- _原文摘录_

/---

SET FOREIGN_KEY_CHECKS=0;
 
-- ----------------------------
-- Table structure for `mysqlOffset`
-- ----------------------------
DROP TABLE IF EXISTS `mysqlOffset`;
CREATE TABLE `mysqlOffset` (
  `topic` varchar(20) NOT NULL,
  `part` int(11) NOT NULL,
  `offset` int(11) DEFAULT NULL,
  `groupId` varchar(20) NOT NULL,
  PRIMARY KEY (`topic`,`part`,`groupId`)
) ENGINE=InnoDB DEFAULT CHARSET=utf8;
 
-- ----------------------------
-- Records of mysqlOffset
-- ----------------------------

3.2 配置文件

db.url="jdbc:mysql://bigdata1:3306/test?characterEncoding=utf-8"
db.driver="com.mysql.jdbc.Driver"
db.password="123456"
db.user="root"
db.tablename="streaming_wc"

3.3 代码

package com.wedoctor.sparkstreaming.kafka_offset_manage

import java.sql.{Connection, DriverManager, ResultSet}

import com.typesafe.config.{Config, ConfigFactory}
import org.apache.kafka.clients.consumer.ConsumerRecord
import org.apache.kafka.common.TopicPartition
import org.apache.kafka.common.serialization.StringDeserializer
import org.apache.log4j.{Level, Logger}
import org.apache.spark.SparkConf
import org.apache.spark.streaming.{Seconds, StreamingContext}
import org.apache.spark.streaming.dstream.InputDStream
import org.apache.spark.streaming.kafka010.{ConsumerStrategies, HasOffsetRanges, KafkaUtils, LocationStrategies, OffsetRange}

import scala.collection.mutable

object StreamingMysqlOffset {
  Logger.getLogger("org").setLevel(Level.ERROR)
  def main(args: Array[String]): Unit = {

    val conf = new SparkConf()
      .setMaster("local[*]")
      .setAppName(this.getClass.getSimpleName)

    val ssc: StreamingContext = new StreamingContext(conf, Seconds(2))
    val topics = Array("first")
    val groupId = "streaming124"
    //kafka的配置参数
    val kafkaParams = mutable.HashMap[String, Object](
      "bootstrap.servers" -> "hdp-01:9092",
      "key.deserializer" -> classOf[StringDeserializer].getName,
      "value.deserializer" -> classOf[StringDeserializer].getName,
      "group.id" -> groupId,
      "auto.offset.reset" -> "earliest",
      "enable.auto.commit" -> "false"
    )

    //从Mysql中获取偏移量
    val offsetsMap: mutable.HashMap[TopicPartition, Long] = mutable.HashMap[TopicPartition,Long]()
    val config2: Config = ConfigFactory.load()
    val conn = DriverManager.getConnection(config2.getString("db.url"),"root","123456")
    val query = conn.prepareStatement("select * from mysqlOffset where topic = ? and groupId =?")
    query.setString(1,topics(0))
    query.setString(2,groupId)

\---

- _动手任务_
把上面原文里从"import scala.collection.mutable"到"conf = new SparkConf()"这一段，一字不差地再写一遍。 这些记录用不上。

- _数据清单_
/---

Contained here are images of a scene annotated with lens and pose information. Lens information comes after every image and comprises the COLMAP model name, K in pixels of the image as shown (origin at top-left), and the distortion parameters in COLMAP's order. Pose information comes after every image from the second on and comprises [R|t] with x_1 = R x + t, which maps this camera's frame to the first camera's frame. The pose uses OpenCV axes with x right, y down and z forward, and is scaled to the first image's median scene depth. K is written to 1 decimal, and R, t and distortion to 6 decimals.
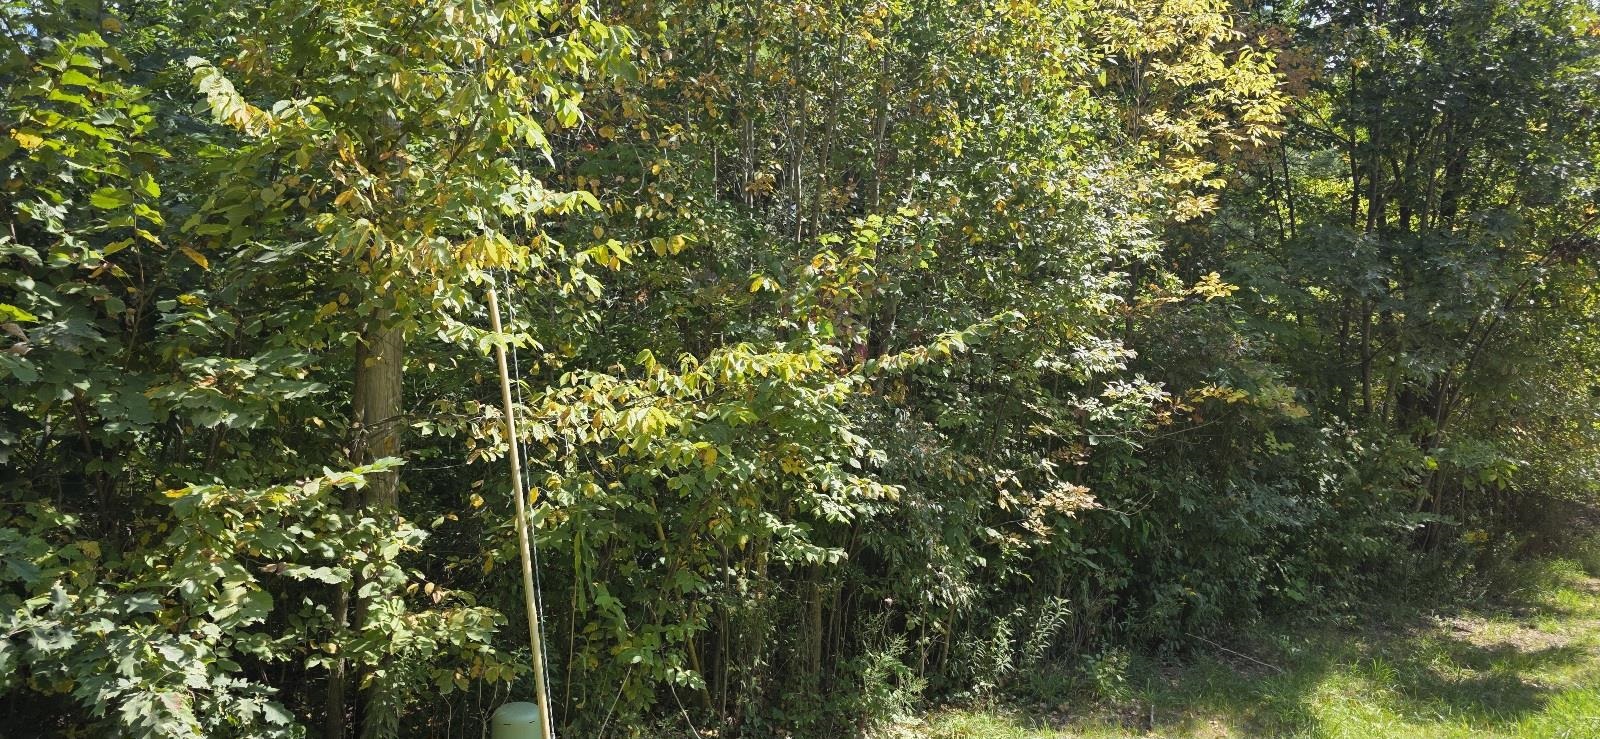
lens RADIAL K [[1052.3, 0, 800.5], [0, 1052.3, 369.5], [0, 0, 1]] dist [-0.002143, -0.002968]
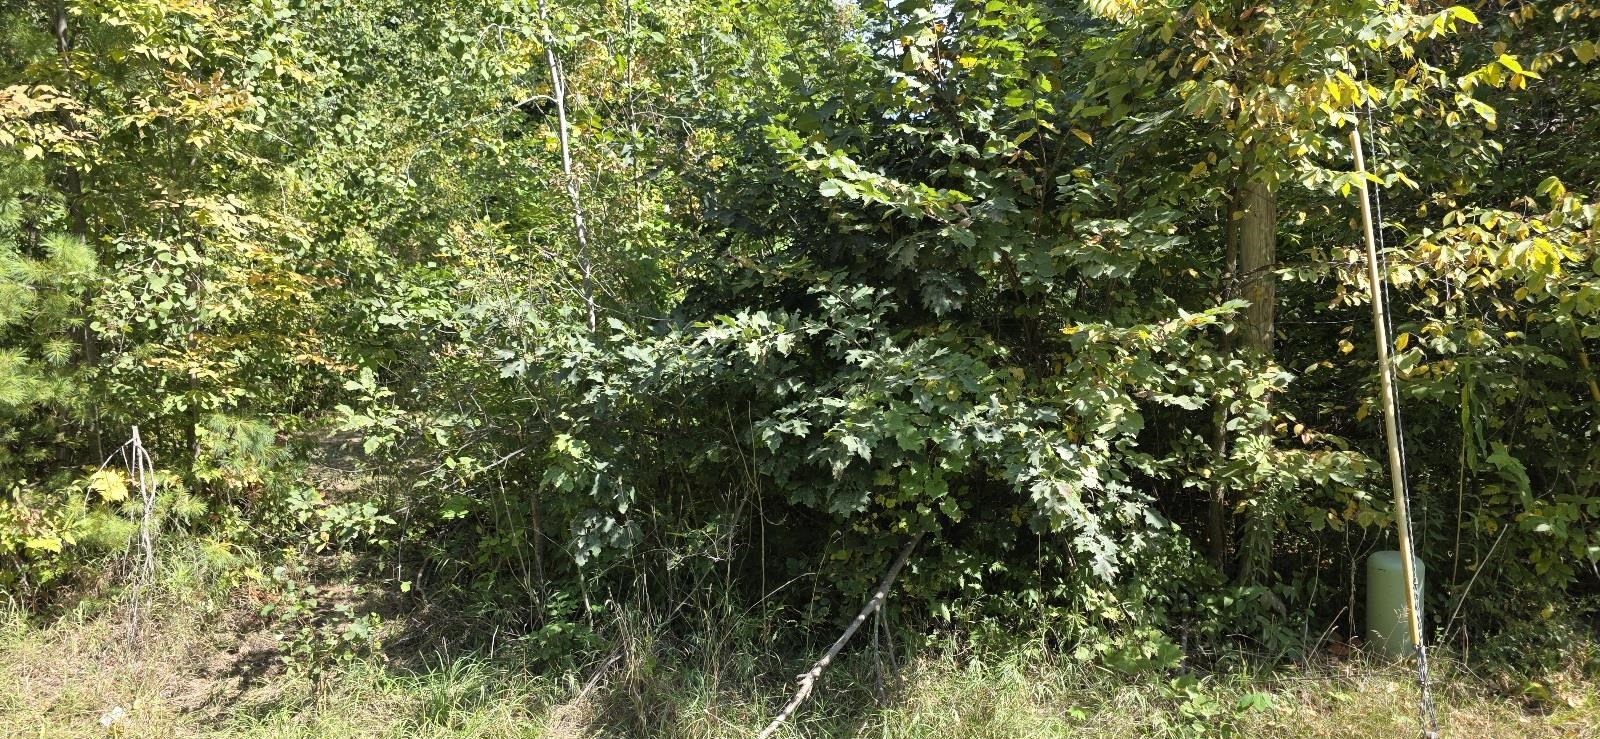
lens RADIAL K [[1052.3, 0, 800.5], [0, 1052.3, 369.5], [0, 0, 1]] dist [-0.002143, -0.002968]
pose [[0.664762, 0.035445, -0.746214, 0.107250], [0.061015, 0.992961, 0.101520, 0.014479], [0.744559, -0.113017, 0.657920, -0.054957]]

\---
/---

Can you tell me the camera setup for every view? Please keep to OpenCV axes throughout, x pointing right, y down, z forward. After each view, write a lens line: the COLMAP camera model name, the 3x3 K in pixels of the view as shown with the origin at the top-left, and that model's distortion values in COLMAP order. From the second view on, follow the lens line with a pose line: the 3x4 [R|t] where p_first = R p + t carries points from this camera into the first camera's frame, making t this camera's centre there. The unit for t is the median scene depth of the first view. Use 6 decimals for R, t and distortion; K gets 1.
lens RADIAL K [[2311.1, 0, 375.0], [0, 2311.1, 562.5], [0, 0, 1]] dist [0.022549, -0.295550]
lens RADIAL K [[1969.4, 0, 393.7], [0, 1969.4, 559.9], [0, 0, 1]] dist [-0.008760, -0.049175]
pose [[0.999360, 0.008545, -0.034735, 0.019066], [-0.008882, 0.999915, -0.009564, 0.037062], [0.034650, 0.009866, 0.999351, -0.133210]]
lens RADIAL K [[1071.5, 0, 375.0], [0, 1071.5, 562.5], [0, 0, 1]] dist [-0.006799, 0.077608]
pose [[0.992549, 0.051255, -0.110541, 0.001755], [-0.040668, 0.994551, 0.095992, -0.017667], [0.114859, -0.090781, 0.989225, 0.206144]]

\---
/---

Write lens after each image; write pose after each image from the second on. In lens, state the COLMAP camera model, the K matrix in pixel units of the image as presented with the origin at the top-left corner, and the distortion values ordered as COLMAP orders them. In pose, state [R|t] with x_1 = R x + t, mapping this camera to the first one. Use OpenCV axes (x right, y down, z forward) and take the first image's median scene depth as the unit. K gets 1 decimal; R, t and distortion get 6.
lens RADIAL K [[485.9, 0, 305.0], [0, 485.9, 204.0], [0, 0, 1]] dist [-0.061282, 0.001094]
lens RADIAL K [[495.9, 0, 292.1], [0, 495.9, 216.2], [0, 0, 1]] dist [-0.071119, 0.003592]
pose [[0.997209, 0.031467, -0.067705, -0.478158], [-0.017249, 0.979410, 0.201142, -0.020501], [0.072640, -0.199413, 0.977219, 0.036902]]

\---

- _练习答案_
import scala.collection.mutable

object StreamingMysqlOffset {
  Logger.getLogger("org").setLevel(Level.ERROR)
  def main(args: Array[String]): Unit = {

    val conf = new SparkConf()